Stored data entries
☆ ☆ ☆ ☆ ☆ ☆ ☆
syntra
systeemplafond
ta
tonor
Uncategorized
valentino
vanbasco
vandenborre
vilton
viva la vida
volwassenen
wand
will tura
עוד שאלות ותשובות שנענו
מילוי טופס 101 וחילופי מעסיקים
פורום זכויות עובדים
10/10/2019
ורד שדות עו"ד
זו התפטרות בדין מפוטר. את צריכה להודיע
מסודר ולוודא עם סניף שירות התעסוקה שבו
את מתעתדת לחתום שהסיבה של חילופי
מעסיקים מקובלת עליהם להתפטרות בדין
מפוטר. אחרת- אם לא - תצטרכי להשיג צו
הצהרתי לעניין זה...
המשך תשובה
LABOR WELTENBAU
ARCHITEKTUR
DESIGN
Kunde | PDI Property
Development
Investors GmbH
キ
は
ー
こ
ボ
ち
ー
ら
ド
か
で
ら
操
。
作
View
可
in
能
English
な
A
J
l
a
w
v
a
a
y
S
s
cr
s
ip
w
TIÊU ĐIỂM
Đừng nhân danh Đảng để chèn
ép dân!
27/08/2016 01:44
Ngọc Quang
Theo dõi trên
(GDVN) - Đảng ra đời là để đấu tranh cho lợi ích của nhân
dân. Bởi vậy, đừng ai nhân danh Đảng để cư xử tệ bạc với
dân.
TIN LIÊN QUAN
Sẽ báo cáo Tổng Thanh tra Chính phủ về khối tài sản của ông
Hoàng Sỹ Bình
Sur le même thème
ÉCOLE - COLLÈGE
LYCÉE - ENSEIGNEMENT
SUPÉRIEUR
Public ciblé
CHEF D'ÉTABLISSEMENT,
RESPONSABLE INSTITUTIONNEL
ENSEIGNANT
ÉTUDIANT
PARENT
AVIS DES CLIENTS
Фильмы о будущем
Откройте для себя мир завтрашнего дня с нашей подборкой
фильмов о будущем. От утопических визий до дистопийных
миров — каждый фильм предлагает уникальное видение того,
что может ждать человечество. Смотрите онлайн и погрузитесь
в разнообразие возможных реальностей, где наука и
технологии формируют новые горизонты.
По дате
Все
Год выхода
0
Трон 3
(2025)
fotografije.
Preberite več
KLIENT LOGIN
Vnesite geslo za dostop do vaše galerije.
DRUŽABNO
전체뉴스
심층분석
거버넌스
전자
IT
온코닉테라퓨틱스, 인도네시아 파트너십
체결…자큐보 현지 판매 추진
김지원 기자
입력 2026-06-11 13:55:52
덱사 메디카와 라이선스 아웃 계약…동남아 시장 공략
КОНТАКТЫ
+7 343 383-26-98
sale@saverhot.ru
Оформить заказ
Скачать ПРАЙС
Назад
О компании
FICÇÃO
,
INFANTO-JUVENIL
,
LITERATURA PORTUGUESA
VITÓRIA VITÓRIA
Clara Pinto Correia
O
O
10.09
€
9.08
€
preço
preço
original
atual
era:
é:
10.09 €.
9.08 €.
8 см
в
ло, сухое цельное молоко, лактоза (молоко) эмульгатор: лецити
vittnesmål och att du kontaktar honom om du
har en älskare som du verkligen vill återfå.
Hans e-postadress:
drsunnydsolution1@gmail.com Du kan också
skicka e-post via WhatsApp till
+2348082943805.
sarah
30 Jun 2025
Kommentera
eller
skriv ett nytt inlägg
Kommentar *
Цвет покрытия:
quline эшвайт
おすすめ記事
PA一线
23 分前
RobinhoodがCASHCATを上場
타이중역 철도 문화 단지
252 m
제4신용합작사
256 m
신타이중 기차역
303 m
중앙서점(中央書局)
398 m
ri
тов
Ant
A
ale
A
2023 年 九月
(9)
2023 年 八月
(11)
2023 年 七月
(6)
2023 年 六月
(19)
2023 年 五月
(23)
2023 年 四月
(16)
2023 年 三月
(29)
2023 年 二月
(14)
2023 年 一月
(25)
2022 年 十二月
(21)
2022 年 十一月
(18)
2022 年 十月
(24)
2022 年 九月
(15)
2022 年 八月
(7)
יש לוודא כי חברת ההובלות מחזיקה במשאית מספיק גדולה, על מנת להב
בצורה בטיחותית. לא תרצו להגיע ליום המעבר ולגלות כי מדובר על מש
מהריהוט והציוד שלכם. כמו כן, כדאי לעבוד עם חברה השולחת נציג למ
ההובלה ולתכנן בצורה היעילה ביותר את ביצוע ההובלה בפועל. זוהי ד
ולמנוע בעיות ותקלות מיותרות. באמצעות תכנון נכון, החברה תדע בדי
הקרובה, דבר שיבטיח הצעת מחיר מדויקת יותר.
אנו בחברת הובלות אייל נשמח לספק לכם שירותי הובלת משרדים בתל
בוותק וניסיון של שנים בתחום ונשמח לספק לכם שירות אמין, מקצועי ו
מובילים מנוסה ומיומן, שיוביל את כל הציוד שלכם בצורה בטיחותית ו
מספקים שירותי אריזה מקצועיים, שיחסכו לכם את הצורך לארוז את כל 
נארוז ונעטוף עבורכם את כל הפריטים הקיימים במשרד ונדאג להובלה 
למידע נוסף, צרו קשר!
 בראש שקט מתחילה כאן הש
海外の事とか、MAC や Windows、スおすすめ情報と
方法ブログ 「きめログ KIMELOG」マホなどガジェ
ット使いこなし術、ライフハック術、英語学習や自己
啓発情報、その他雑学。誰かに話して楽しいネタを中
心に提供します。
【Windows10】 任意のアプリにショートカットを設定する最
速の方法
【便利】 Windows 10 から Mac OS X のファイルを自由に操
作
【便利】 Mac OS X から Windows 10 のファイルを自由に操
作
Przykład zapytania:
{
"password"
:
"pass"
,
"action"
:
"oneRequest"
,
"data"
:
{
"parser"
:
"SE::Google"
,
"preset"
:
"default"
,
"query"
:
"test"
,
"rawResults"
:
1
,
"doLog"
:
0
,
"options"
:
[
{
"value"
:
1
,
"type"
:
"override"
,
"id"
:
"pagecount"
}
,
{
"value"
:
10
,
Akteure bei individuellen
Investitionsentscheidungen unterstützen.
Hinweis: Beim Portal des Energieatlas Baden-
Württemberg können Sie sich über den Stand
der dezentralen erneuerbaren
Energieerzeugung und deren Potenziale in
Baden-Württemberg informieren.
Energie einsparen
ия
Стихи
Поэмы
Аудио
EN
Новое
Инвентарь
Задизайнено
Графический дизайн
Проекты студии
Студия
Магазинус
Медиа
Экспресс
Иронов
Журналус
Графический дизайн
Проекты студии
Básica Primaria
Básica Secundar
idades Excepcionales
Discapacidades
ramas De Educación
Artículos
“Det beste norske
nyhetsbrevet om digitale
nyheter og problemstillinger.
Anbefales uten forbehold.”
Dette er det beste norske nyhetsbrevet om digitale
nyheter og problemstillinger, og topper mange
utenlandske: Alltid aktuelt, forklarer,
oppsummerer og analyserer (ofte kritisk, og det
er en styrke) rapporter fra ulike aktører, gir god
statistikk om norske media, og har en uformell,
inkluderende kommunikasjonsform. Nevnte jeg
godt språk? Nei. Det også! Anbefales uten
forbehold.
☆ ☆ ☆ ☆ ☆ ☆ ☆
WHAT YOU ARE ASKED TO DO: Across the records, count the lines holding the string "nyhetsbrevet". Give the number and stop.

PROBLEM SOLUTION: 2